This repository contains source code for the Grain Hill cellular automaton model. Grain Hill simulates the morphology and evolution of a hypothetical hillslope cross-sectional profile. The model builds on CellLab-CTS framework, which is an element of the Landlab Toolkit. The package includes the Grain Facet model, which is a variant of Grain Hill that models the cross-sectional profile evolution of a normal-fault facet, with slip on a 60-degree dipping normal fault. The Grain Hill and Grain Facet models, their underlying continuous-time stochastic algorithms, and the Landlab framework on which they are built, are described in several journal articles. Tucker et al. (2016) present the general CellLab-CTS framework and its algorithms. Tucker et al. (2018) describe the Grain Hill model, and use the model to analyze a range of different types of hillslope landform.
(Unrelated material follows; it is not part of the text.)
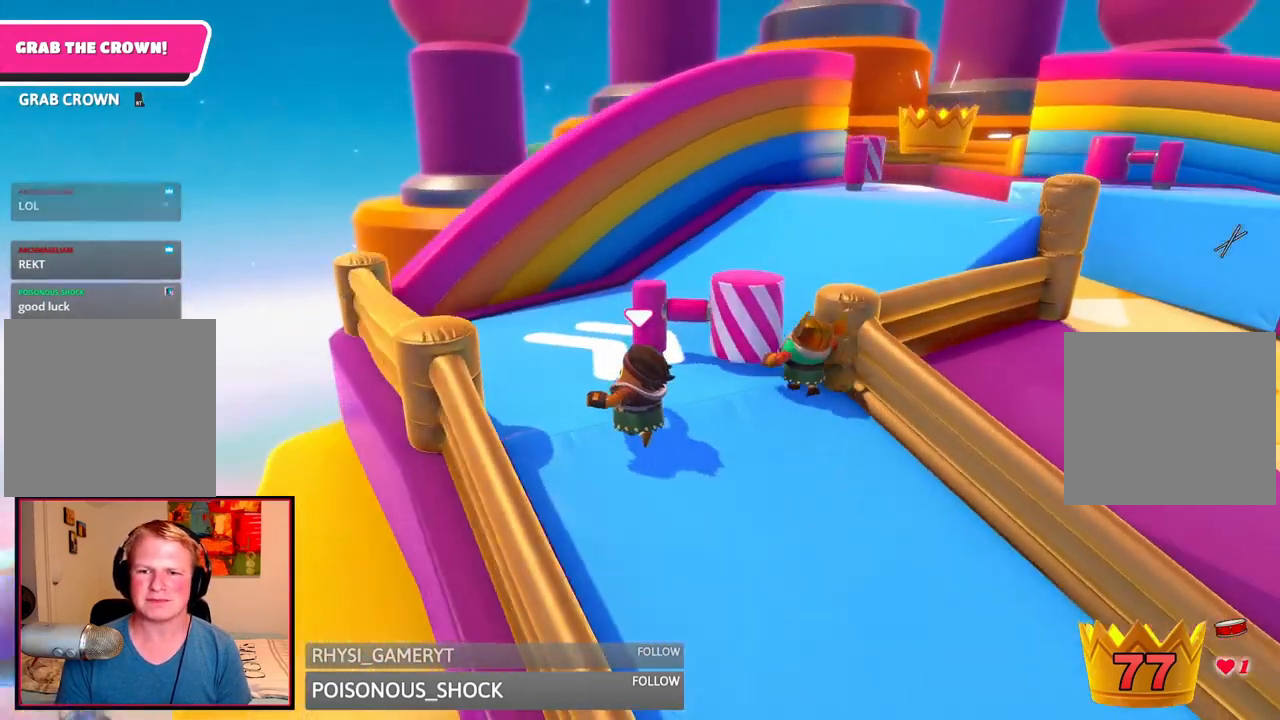
{"dt_ms": 500, "buttons": [], "left_stick": "up", "right_stick": "right", "events": [[292, "left_stick", "up"], [375, "right_stick", "right"]]}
Tucker et al. (in review) present the Grain Facet model and use it to analyze the necessary and sufficient conditions to account for observed facet landforms and their variations. The Landlab Toolkit itself is described by Hobley et al. (2017) and Barnhart et al. (in review).

Dependencies

Grain Hill requires Landlab version 2.0.0beta or higher, and bmipy.

Installation

Clone or fork this repository. To install, navigate to the grain_hills folder and run python setup.py.

How to Run

The simplest usage is to navigate to the grain_hills folder in a terminal window, and run:

python run_grain_hill.py <input file>

A good starting example, available in the examples folder, is:

python run_grain_hill.py examples/small_regolith_hill.txt

GrainHill can also be run using Basic Model Interface (BMI) functions executed in a Python script, shell, or notebook. Because the GrainHill (and BlockHill and GrainFacetSimulator) models are implemented as classes, they can be directly instantiated and initialized in a Python script, with parameters passed as individual arguments to the __init__ method, or in a dictionary (passed using ** preceding the name of the dictionary).

Input and Output Files

The run_grain_hill.py script reads parameters from a text file in yaml format. An example is:

# GrainHill input file:
#
# small_regolith_hill: runs a simulation with steady uplift and
# all regolith material (no rock)
#
number_of_node_rows: 40
number_of_node_columns: 92
cell_size: 0.1
grav_accel: 9.8
friction_coef: 1.0
run_duration: 3000.0
uplift_interval: 100.0
disturbance_rate: 0.01
weathering_rate: 0.001
rock_state_for_uplift: 7
opt_rock_collapse: 0
opt_track_grains: False
save_plots: True
plot_filename: 'small_hill'
plot_filetype: '.png'
plot_interval: 500.0
output_interval: 1.0e20
report_interval: 5.0

GrainHill output is saved in Landlab native format, and can be opened and read using the Landlab load_grid function (from landlab.io.native_landlab import load_grid). This saves the Landlab grid object along with all of its fields, including the node_state field that encodes the current state code for each node in the grid. For information on the native Landlab format, see the documentation for the save_grid and load_grid functions.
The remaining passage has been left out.